Memories are what is remembered which in many instances is not an exact truth. Our memories are clouded and mutated over time. Meanwhile, historical facts, while having different perspectives over time, never changes.


message 43: by John (last edited Jun 06, 2018 05:27AM) (new)

John Day Caroline wrote: "Pam wrote: "Caroline wrote: "Pam wrote: "Well I added a few of these to my TBR, I hope I live long enough to read all the books I have LOL"

I know what you mean Pam !!"

I read three books at a ti..."

I wish someone would explain to me how anyone can meaningfully read more than one book at a time, for pleasure? The stories must be so boring or have little or no plot to them that it makes no difference if you lose the thread. What are these books you read?


message 44: by Toby (new)

Toby Wells Wow, this list will help me so much to complete 100 books a year challenge, thank you!


message 45: by Dana (new)

Dana Bb3LScFbVYAWQFEMpWnBoX68QIdmlDpFR97SJTFqNg0= wrote: "Pam wrote: "Well I added a few of these to my TBR, I hope I live long enough to read all the books I have LOL"The way I look at it is: If a book is on my list, it WILL one day get read. Therefore I..."

I LOVE your optimism :)


message 46: by McKayla (new)

McKayla Pam wrote: "Caroline wrote: "Pam wrote: "Well I added a few of these to my TBR, I hope I live long enough to read all the books I have LOL"
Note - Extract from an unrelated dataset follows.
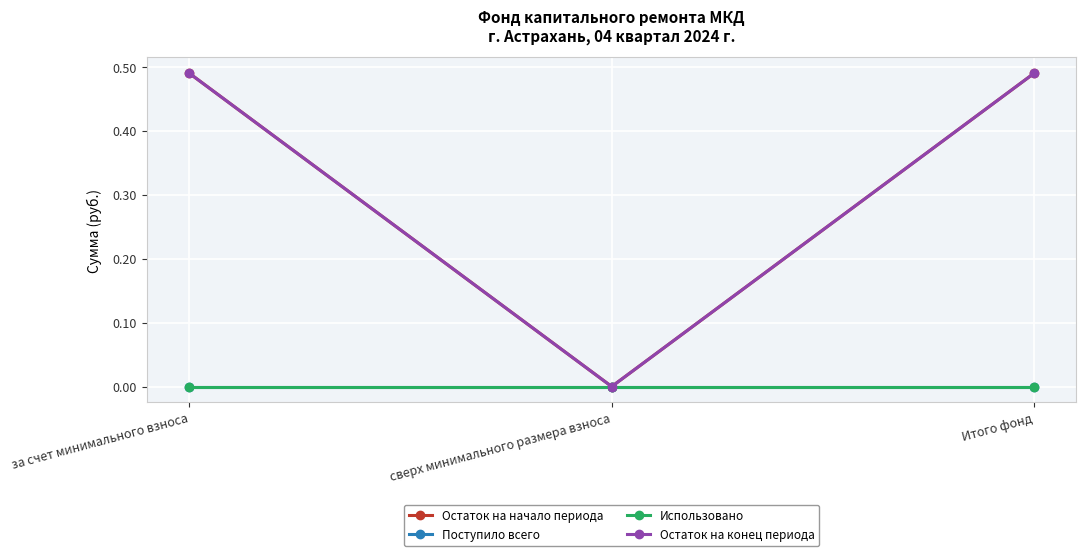

Does the chart have visible grid lines?

Yes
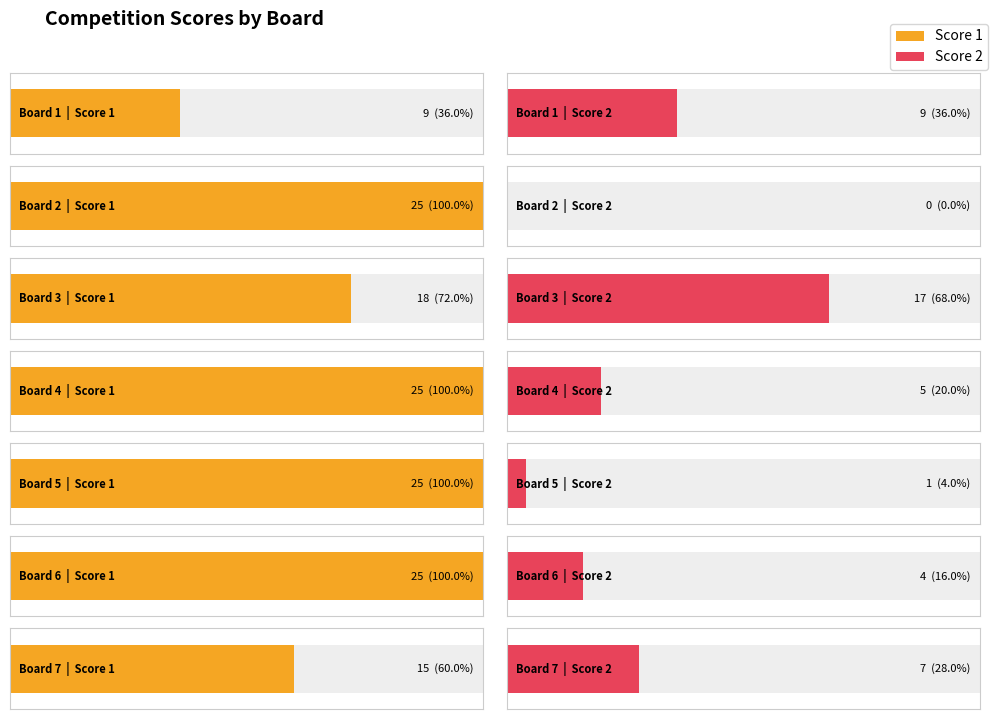

Rank the series by their maximum value, from highest to lowest.

Score 1, Score 2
I know what you mean Pam !!"

LOL I really need to read, I hope if I..."


Pam I'm only making it to heaven by the grace of Jesus, but I hope there's books there too!


message 47: by Pam (new)

Pam Carmichael McKayla wrote: "Pam wrote: "Caroline wrote: "Pam wrote: "Well I added a few of these to my TBR, I hope I live long enough to read all the books I have LOL"
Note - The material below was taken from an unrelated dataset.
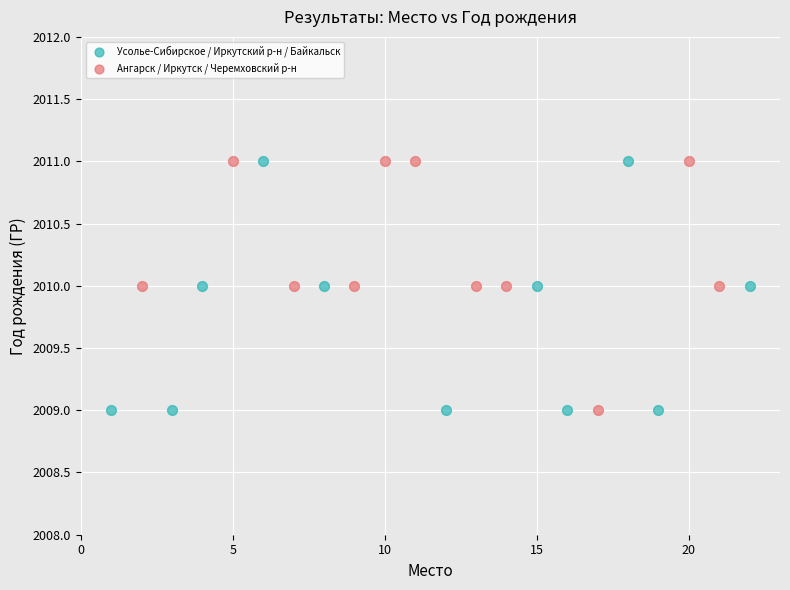

What are all the series names shown in the legend?

Усолье-Сибирское / Иркутский р-н / Байкальск, Ангарск / Иркутск / Черемховский р-н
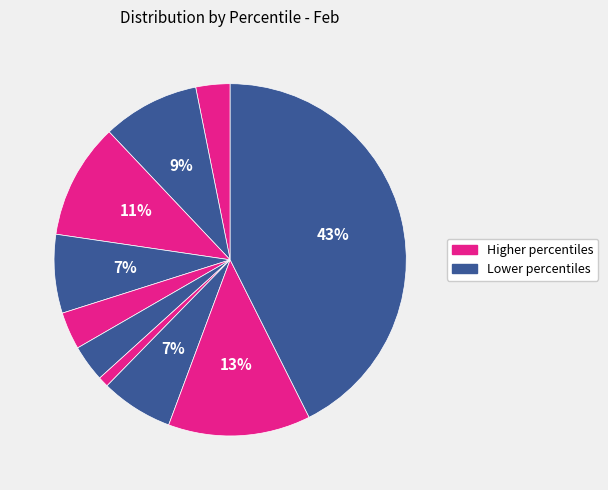

Count the number of slices in the pie.

10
I know what you mean Pam !!"

LOL I really need to read,..."

I'm right with you on Jesus, I sure need him always in my life!


message 48: by Simone (new)

Simone Pam wrote: "Well I added a few of these to my TBR, I hope I live long enough to read all the books I have LOL"
Yeah, I'm born with a to-read-list I'll never finish lmao. Currently, there are 459 books on it, and it's not finished yet...


message 49: by Pam (new)

Pam Carmichael Aww Simone me too, me too!! Everyday I want to buy more books but damn I will be reading into my 100's lol right lol


message 50: by Simone (new)

Simone You know the feeling you want to read soo fast because you want to finish your to-read-list but you don't want to read so fast because you don't want to end the book you're reading at the moment??